Rossbach's claim, however, had one huge problem — the 2nd Circuit Court of Appeals concluded that those text messages did not exist. She created them after the fact to use as evidence in her claim.

At her deposition, Rossbach testified that she could not produce screen shots of the text messages because she had initially received them on an old iPhone with a badly cracked screen, and that instead she had to take a photo of the texts with a newer iPhone X, which she had also later disposed of. 

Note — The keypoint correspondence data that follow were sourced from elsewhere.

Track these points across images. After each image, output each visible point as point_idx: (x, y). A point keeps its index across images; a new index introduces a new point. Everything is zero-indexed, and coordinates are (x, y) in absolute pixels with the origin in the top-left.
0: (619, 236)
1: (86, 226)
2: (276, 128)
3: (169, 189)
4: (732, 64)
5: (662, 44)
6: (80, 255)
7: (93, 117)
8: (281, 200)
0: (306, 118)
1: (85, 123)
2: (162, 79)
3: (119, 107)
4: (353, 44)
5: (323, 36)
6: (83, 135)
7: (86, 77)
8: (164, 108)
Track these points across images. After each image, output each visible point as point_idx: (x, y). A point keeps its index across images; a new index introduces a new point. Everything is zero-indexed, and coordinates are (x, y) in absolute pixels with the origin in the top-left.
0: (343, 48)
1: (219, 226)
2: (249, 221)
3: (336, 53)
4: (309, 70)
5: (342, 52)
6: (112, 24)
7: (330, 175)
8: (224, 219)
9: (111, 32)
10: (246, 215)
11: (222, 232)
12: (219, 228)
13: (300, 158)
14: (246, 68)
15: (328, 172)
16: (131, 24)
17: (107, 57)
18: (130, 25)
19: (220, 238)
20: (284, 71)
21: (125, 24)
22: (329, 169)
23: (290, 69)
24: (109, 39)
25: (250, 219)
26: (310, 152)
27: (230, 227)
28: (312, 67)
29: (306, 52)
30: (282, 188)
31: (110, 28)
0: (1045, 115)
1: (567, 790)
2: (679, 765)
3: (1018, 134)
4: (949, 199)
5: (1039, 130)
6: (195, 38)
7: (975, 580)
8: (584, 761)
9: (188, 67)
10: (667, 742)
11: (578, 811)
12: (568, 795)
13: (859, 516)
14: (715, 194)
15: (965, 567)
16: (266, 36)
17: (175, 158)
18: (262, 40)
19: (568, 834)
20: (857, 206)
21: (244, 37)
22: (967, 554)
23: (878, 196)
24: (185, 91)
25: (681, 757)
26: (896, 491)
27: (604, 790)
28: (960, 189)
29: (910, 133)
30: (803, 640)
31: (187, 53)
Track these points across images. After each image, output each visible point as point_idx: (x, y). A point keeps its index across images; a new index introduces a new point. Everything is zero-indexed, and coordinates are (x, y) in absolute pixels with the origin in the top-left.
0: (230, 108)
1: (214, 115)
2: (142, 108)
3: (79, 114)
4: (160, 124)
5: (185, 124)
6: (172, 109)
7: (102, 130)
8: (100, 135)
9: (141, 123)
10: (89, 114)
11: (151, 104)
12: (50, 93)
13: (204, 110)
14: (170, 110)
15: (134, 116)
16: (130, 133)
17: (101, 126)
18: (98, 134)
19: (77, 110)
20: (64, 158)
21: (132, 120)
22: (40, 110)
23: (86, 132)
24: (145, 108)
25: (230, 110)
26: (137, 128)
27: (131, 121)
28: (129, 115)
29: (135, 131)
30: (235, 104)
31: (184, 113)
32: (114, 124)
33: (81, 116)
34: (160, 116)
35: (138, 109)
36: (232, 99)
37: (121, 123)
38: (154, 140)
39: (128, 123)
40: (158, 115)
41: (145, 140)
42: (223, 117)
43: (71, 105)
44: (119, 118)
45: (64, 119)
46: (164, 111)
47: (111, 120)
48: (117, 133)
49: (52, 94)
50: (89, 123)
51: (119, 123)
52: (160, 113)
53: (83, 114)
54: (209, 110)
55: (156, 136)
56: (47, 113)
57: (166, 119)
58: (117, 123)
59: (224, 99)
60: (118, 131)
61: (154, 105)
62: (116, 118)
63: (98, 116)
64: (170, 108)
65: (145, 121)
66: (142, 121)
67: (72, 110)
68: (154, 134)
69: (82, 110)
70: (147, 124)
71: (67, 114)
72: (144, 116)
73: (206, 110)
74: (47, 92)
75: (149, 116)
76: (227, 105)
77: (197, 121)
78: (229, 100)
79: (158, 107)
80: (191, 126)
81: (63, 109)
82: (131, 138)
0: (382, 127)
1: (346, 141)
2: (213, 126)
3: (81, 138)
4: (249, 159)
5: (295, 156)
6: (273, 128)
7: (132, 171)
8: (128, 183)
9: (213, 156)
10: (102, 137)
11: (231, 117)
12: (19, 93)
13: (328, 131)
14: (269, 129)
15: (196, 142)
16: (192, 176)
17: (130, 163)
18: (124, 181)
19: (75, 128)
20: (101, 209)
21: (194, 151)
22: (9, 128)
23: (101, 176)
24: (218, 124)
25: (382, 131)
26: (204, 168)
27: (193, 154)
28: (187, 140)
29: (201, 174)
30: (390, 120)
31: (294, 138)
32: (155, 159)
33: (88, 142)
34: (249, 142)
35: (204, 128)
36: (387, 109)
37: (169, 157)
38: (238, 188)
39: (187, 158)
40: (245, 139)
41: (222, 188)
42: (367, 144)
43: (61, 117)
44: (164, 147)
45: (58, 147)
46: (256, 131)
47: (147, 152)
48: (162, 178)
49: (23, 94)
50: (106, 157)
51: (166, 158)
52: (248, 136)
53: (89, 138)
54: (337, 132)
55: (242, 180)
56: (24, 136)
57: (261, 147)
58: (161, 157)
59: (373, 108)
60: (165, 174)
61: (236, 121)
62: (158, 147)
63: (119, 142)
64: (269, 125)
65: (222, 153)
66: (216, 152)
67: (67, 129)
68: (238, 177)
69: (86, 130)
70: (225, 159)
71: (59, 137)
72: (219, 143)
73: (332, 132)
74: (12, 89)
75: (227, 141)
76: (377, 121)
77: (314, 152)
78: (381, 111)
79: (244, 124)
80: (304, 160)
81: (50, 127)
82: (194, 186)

In awarding $157,026,27 in sanctions against Rossbach and dismissing her lawsuit, the trial court concluded that Rossbach willfully and intentionally fabricated evidence. It relied on the lack of any visible cracks in the produced photograph, which was inconsistent with Rossbach's testimony as to how the PDF was created. Further, the court also accepted Montefiore's expert's testimony that the PDF lacked any metadata associated with a photograph taken on an iPhone X or even a photo at all, and that the document did not depict text messages as they would appear on any iPhone because of differences in the appearance of icons, contact information, font size, font style, and emoji design.

The 2nd Cir. had little difficulty affirming the totality of the district court's sanctions against Rossbach, concluding that she acted with an intent to deceive and with sufficient bad faith. It called Rossbach's campaign one of "willful fabrication and deception" in which she "willfully and in bad faith fabricated evidence … and attempted to mislead."

No good ever comes from fabricating evidence. Especially in a world of digital breadcrumbs and metadata, you will be discovered, and, as this case illustrates, the consequences will be severe.